Work order A:
Answer these questions using the glossary on Galilean relativity, giving each answer on its own line:
(i) Which concept holds that time is the same for all observers, regardless of their motion?
(ii) Which transformation equation relates velocity in one frame to another moving at speed V?
(iii) Which physical laws does the glossary give as an example of laws that remain unchanged under Galilean transformations?
Work order B: Output the part of the glossary on Galilean relativity from "Galilean relativity (classical" up to and including "and v′ = v − V.".
Work order C: Pick up the glossary on Galilean relativity where it stops, and continue it.

Passage shown:
════════════════

Galilean relativity (classical relativity)
The principle that the laws of mechanics are the same for all observers in uniform motion relative to one another.
Galilean transformations
Relations that connect coordinates and velocities between inertial frames moving at a constant velocity V: x′ = x − Vt and v′ = v − V.
x′ = x − Vt
Transformation equation relating position in one frame to another moving at speed V.
v′ = v − V
Transformation equation relating velocity in one frame to another moving at speed V.
Absolute time (classical physics)
The concept that time is the same for all observers, regardless of their motion.
Principle of Invariance (Galilean relativity)
Core idea that certain physical laws (e.g., Newton’s laws) remain unchanged under Galilean transformations.
Newton’s second law (F = ma) under Galilean relativity
Newton’s laws retain validity in all inertial frames moving at constant velocity.

════════════════

Collected material:

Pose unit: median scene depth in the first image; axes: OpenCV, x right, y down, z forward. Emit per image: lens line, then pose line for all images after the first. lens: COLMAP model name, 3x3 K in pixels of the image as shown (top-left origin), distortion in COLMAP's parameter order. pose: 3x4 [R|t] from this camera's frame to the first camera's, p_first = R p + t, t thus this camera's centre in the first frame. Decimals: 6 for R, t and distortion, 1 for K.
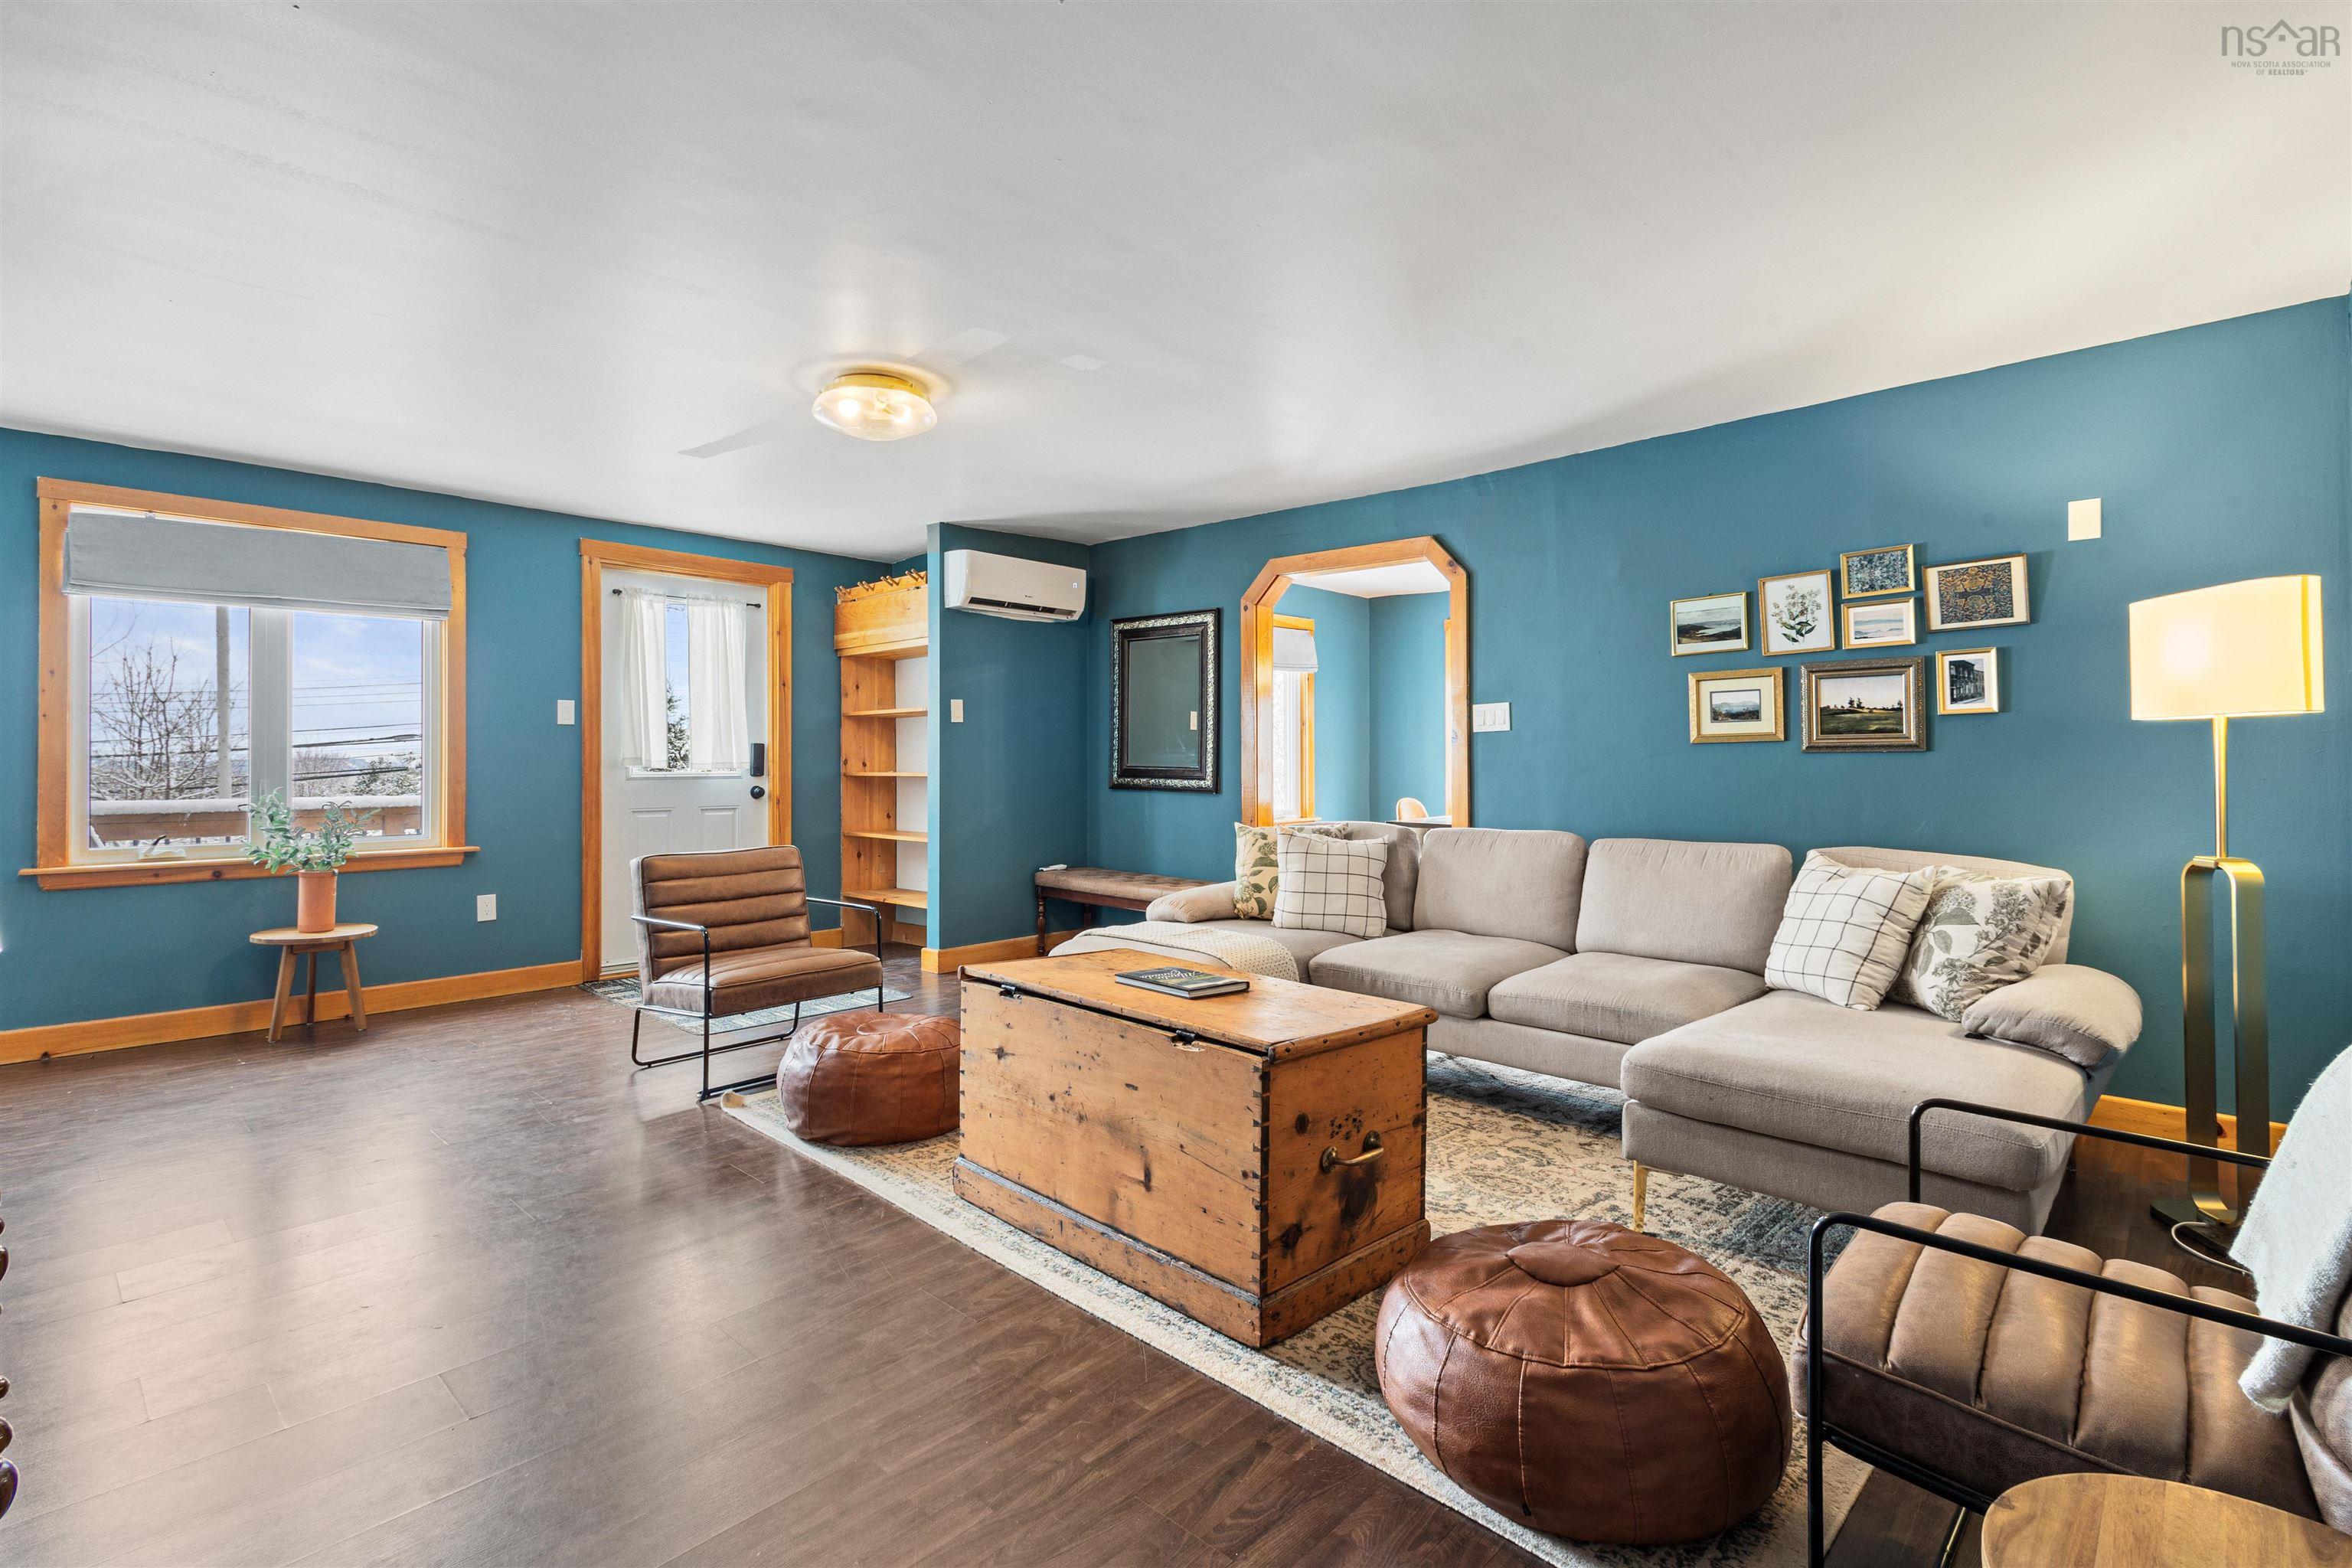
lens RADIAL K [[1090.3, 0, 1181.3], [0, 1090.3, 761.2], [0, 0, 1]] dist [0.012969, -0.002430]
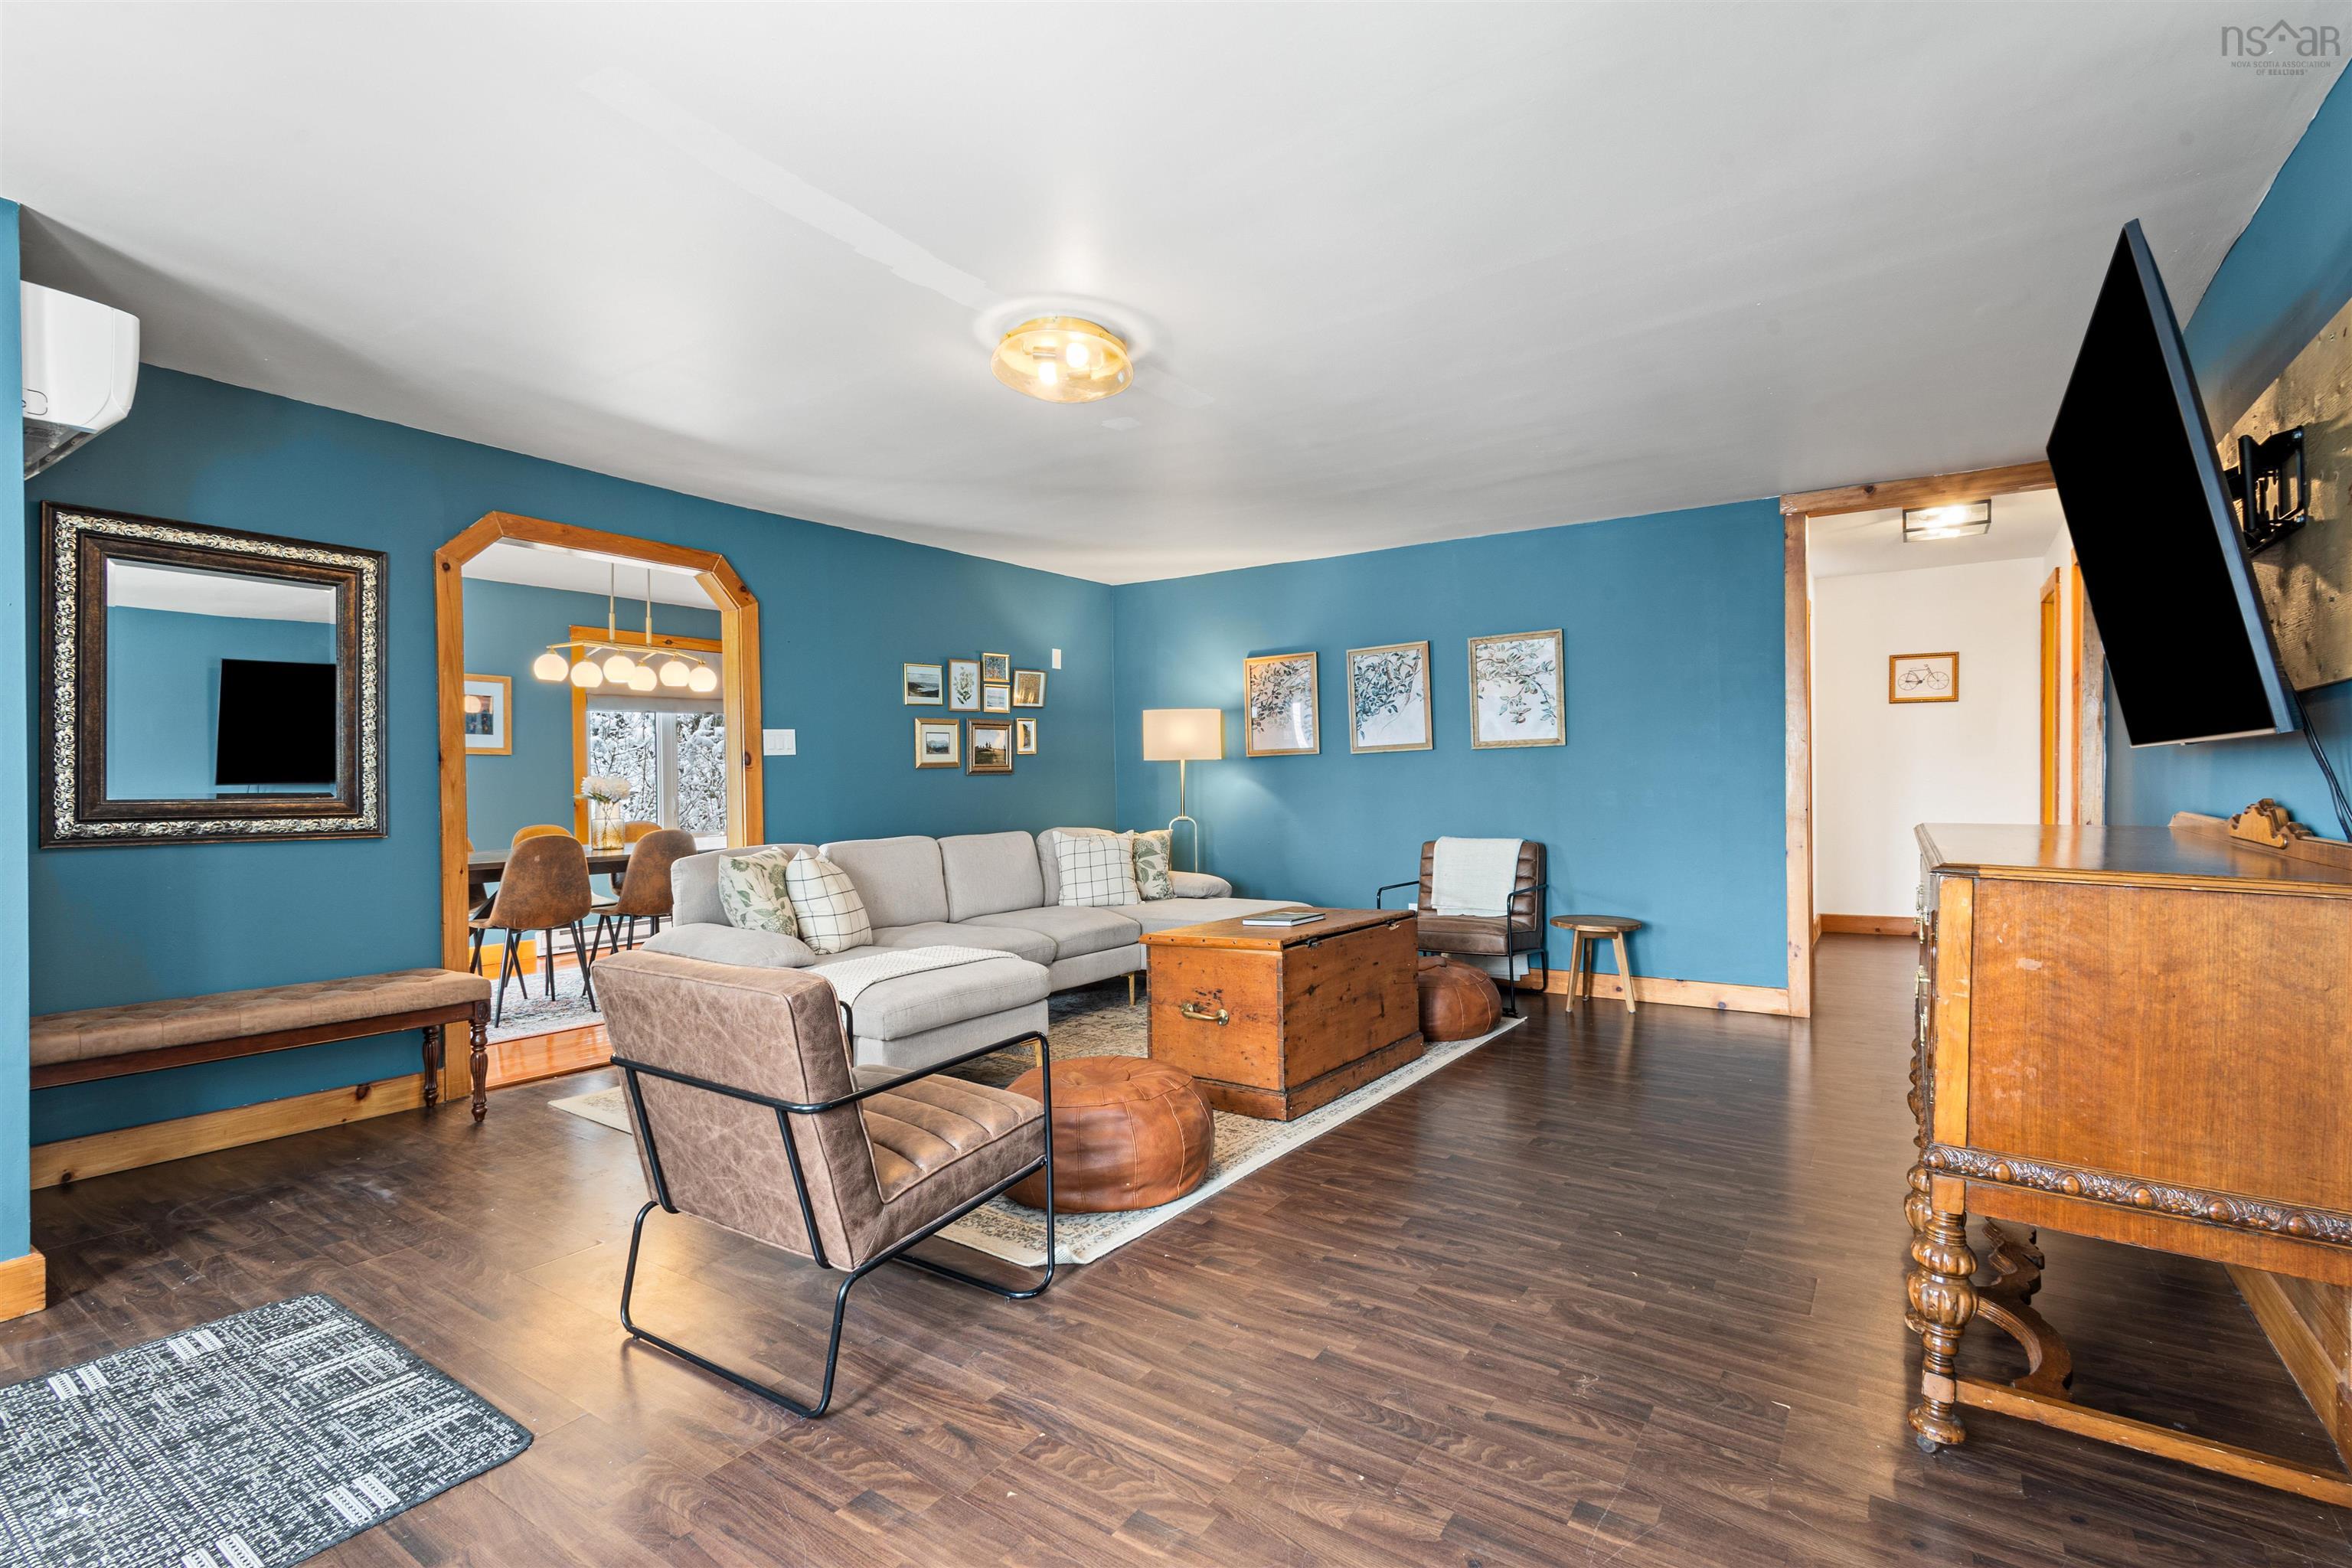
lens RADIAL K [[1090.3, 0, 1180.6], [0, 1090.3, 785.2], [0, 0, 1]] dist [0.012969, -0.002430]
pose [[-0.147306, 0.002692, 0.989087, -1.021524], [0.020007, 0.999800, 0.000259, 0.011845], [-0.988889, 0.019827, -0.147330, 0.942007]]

════════════════

Answer A:
(i) Absolute time
(ii) v′ = v − V
(iii) Newton's laws

Answer B:
Galilean relativity (classical relativity)
The principle that the laws of mechanics are the same for all observers in uniform motion relative to one another.
Galilean transformations
Relations that connect coordinates and velocities between inertial frames moving at a constant velocity V: x′ = x − Vt and v′ = v − V.

Answer C:
Postulate of Relativity (Special Relativity)
The laws of physics are the same for all observers in all inertial frames of reference.
Constancy of the speed of light (c)
The speed of light in vacuum is the same value for all inertial observers, independent of source or observer motion.
Time dilation
Moving clocks are observed to tick slower than stationary clocks.
Length contraction
Moving objects appear shorter in the direction of motion to a stationary observer.
Relativity of simultaneity
Whether two spatially separated events occur at the same time depends on the observer’s frame of reference.
Lorentz transformation
Equations that relate space-time coordinates between inertial frames in special relativity.
Twin paradox
A thought experiment illustrating differential aging for a traveling twin versus a stay-at-home twin.
Relativistic mass
Mass increases with velocity and tends toward infinity as velocity approaches c.
Rest mass (m0)
Mass of an object measured in its own rest frame.
Relativistic momentum
Momentum that includes the increase of mass with speed; p = mv with relativistic mass m.
E = mc^2 (mass–energy equivalence)
Mass and energy are interchangeable; a small amount of mass can be converted into a large amount of energy.
Rest energy (E0 = m0c^2)
The energy of a body at rest, derived from its rest mass.
Total energy (E) in relativity
E^2 = (pc)^2 + (m0c^2)^2; total energy includes rest energy and kinetic energy.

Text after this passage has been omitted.